_ABOUT THIS TASK_: Look through the data below, and copy each line that carries the word "CIRCLE".
----- DATASET RECORDS -----
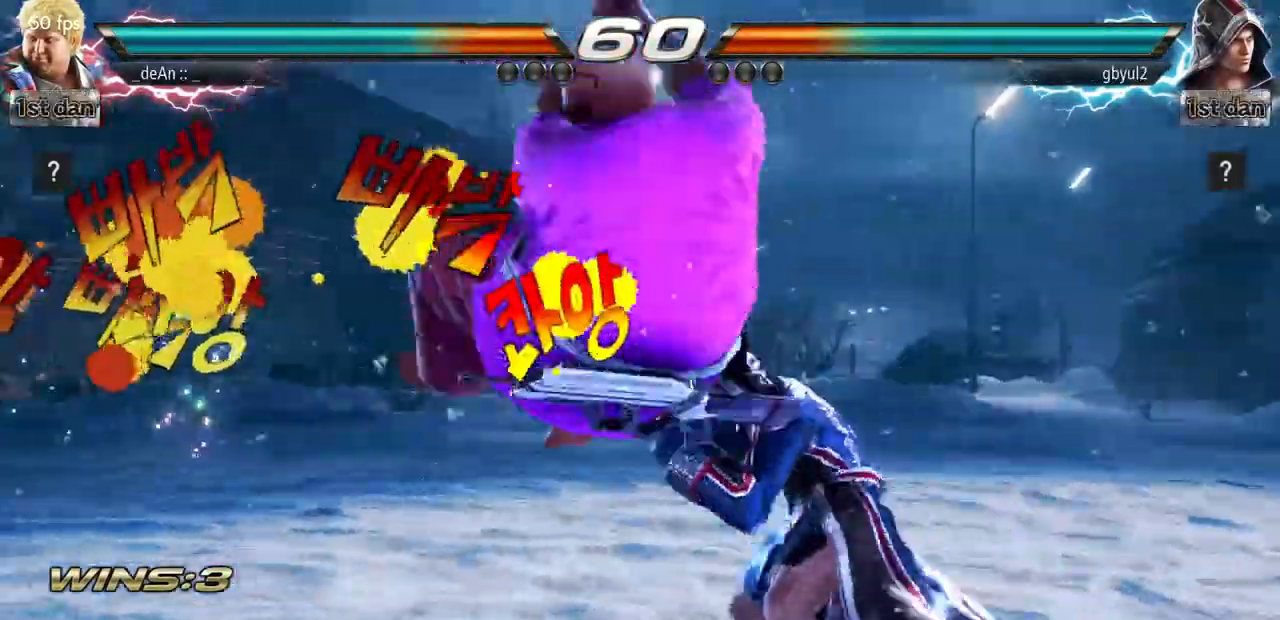
{"buttons": [], "left_stick": "center", "events": [[151, "SQUARE", "down"], [301, "SQUARE", "up"]]}
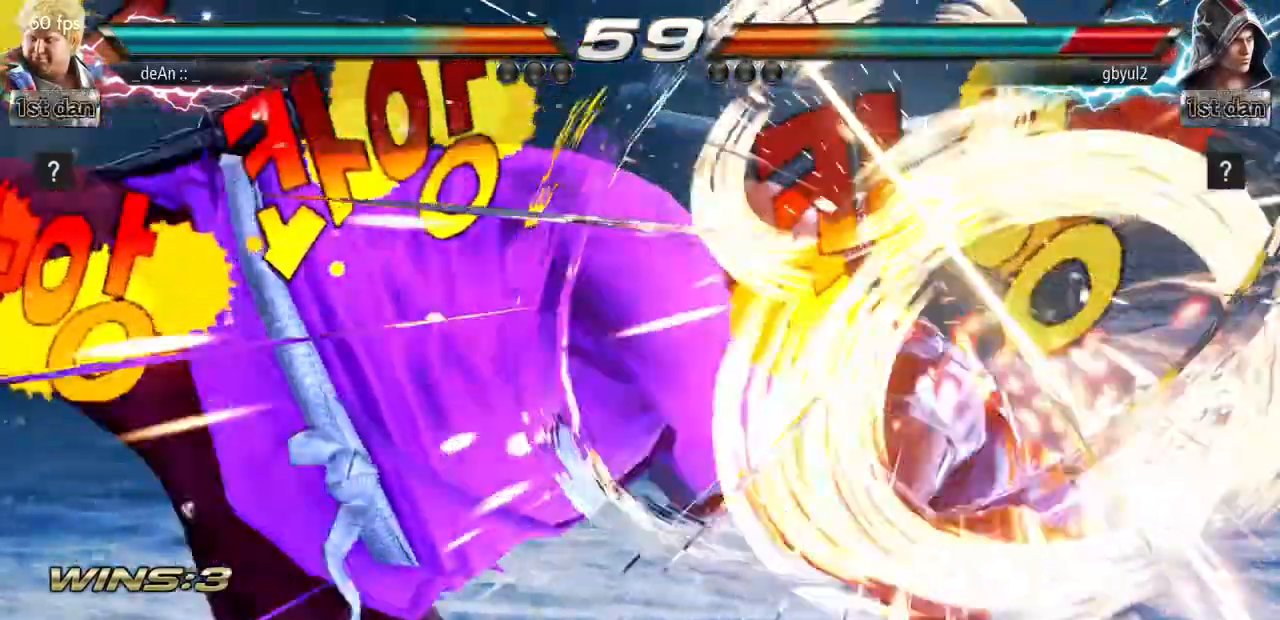
{"buttons": [], "left_stick": "center", "events": []}
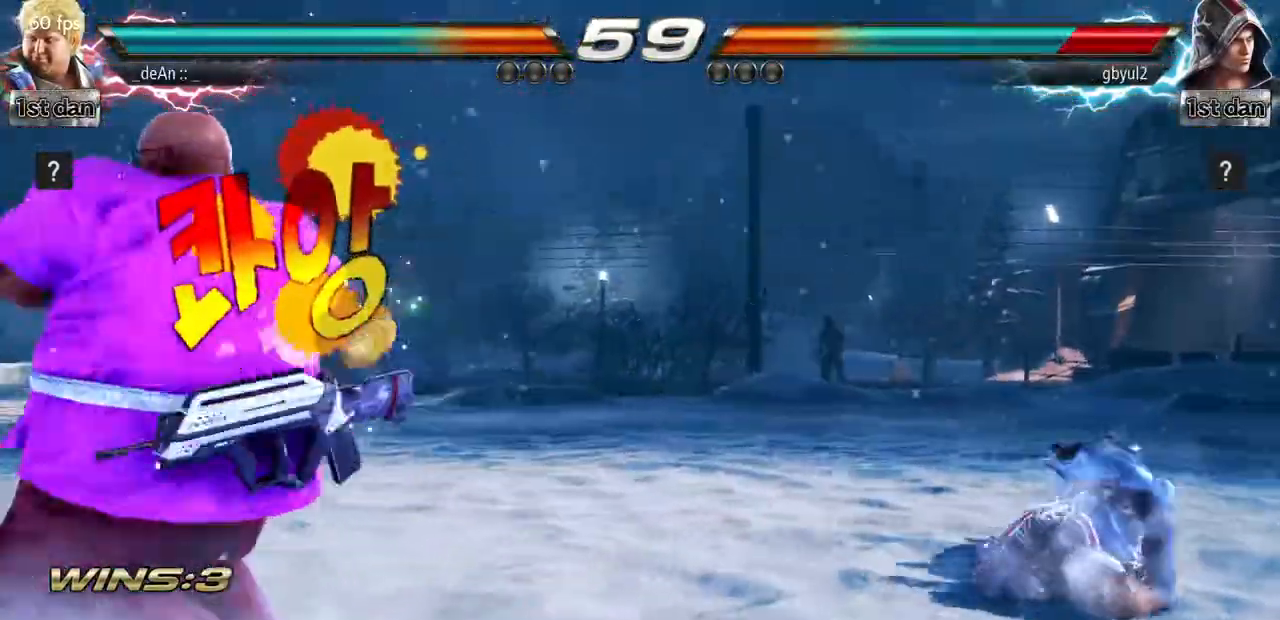
{"buttons": [], "left_stick": "right", "events": [[67, "left_stick", "right"], [134, "left_stick", "center"], [251, "left_stick", "right"]]}
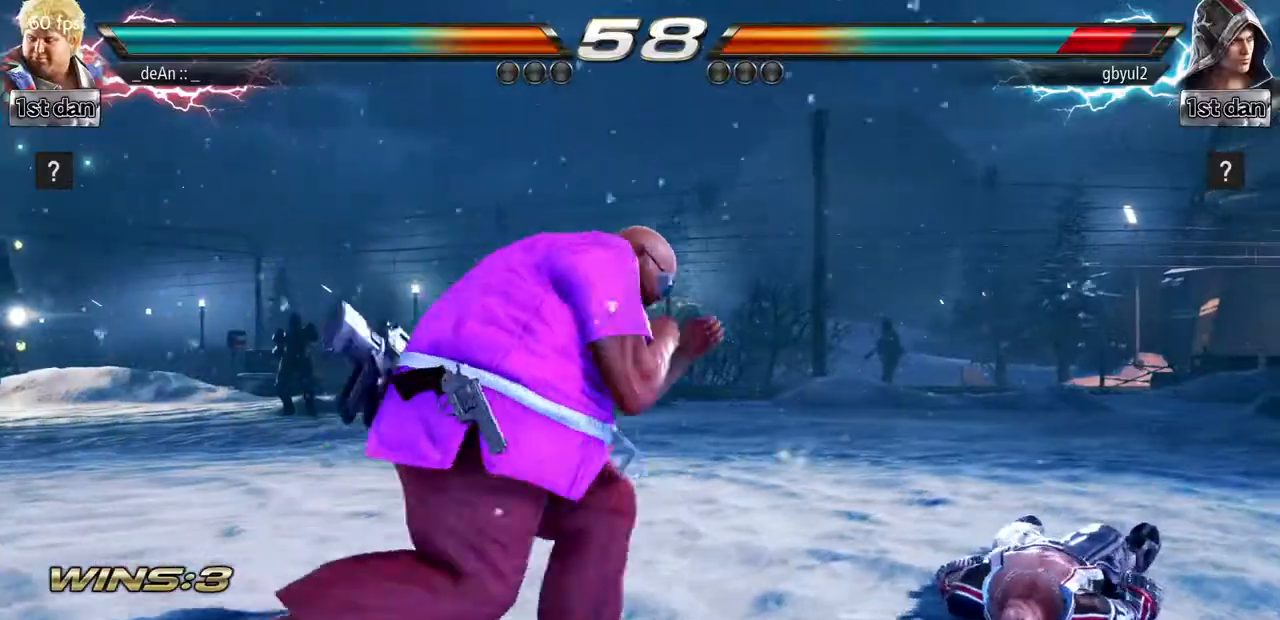
{"buttons": ["CIRCLE"], "left_stick": "center", "events": [[133, "left_stick", "down-left"], [150, "CIRCLE", "down"], [150, "CROSS", "down"], [167, "R2", "down"], [183, "R2", "up"], [200, "CIRCLE", "up"], [200, "CROSS", "up"], [334, "left_stick", "center"], [350, "CIRCLE", "down"], [417, "CIRCLE", "up"], [467, "CIRCLE", "down"]]}
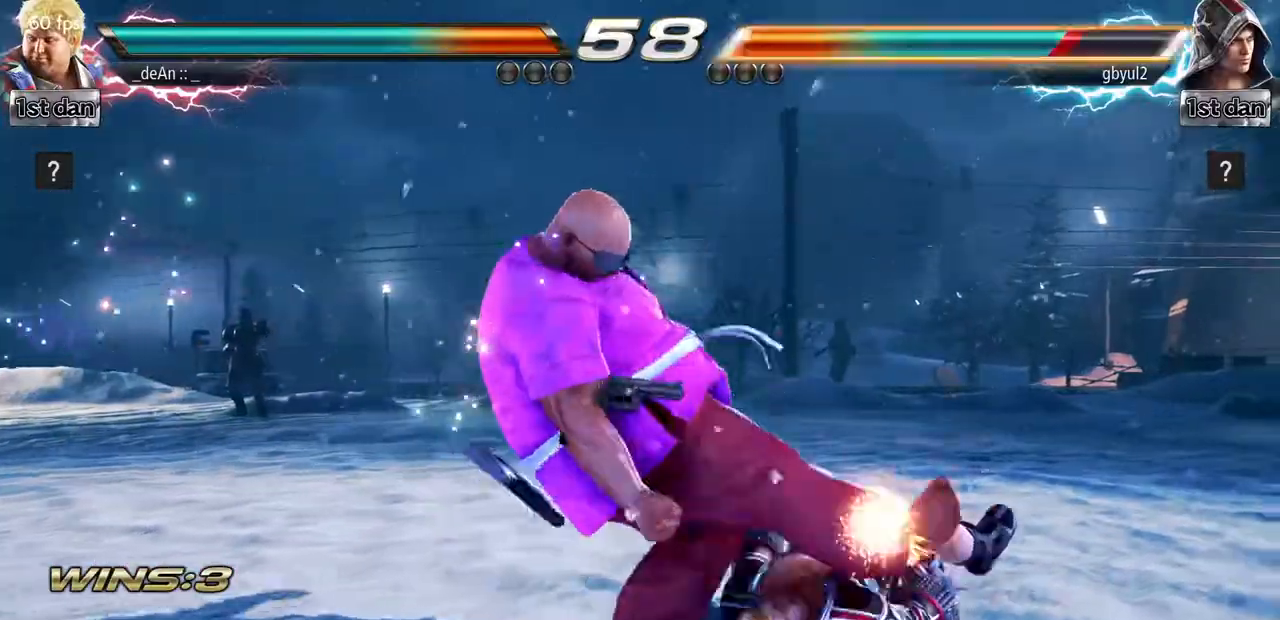
{"buttons": ["CIRCLE"], "left_stick": "center", "events": [[67, "CIRCLE", "up"], [100, "CIRCLE", "down"], [201, "CIRCLE", "up"], [267, "CIRCLE", "down"]]}
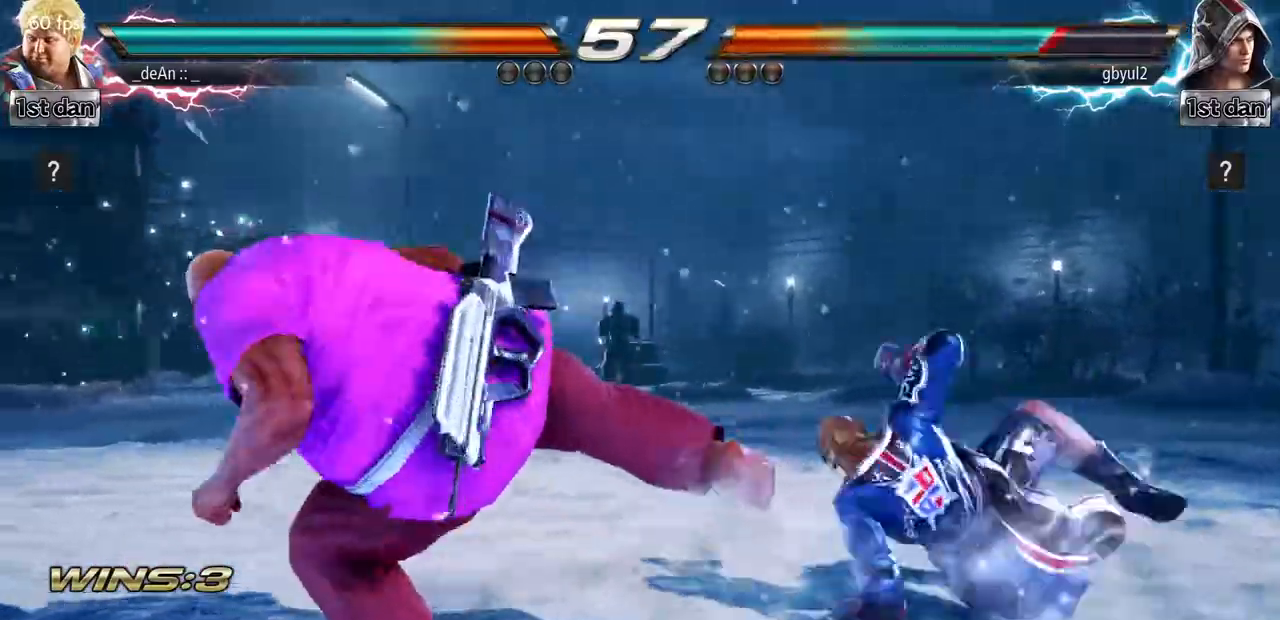
{"buttons": [], "left_stick": "center", "events": [[17, "left_stick", "left"], [83, "CIRCLE", "up"], [200, "left_stick", "center"], [450, "left_stick", "right"], [500, "left_stick", "center"]]}
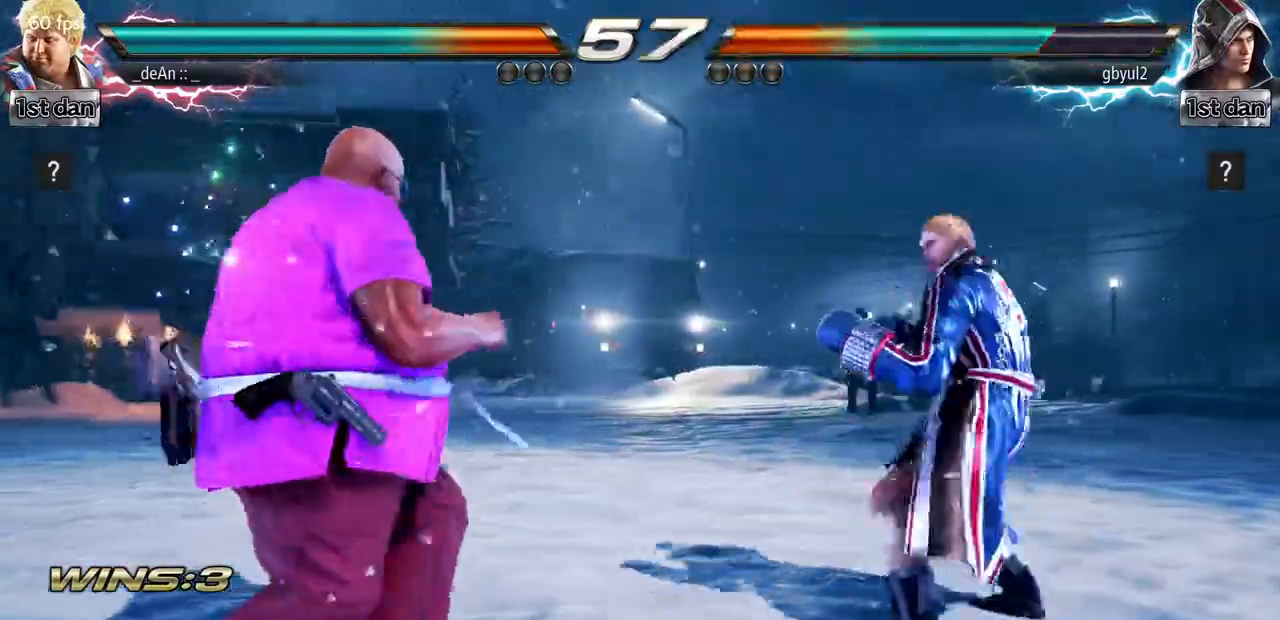
{"buttons": [], "left_stick": "center", "events": [[50, "left_stick", "right"], [100, "TRIANGLE", "down"], [167, "TRIANGLE", "up"], [251, "left_stick", "center"]]}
-----
_TASK OUTPUT_:
{"buttons": ["CIRCLE"], "left_stick": "center", "events": [[133, "left_stick", "down-left"], [150, "CIRCLE", "down"], [150, "CROSS", "down"], [167, "R2", "down"], [183, "R2", "up"], [200, "CIRCLE", "up"], [200, "CROSS", "up"], [334, "left_stick", "center"], [350, "CIRCLE", "down"], [417, "CIRCLE", "up"], [467, "CIRCLE", "down"]]}
{"buttons": ["CIRCLE"], "left_stick": "center", "events": [[67, "CIRCLE", "up"], [100, "CIRCLE", "down"], [201, "CIRCLE", "up"], [267, "CIRCLE", "down"]]}
{"buttons": [], "left_stick": "center", "events": [[17, "left_stick", "left"], [83, "CIRCLE", "up"], [200, "left_stick", "center"], [450, "left_stick", "right"], [500, "left_stick", "center"]]}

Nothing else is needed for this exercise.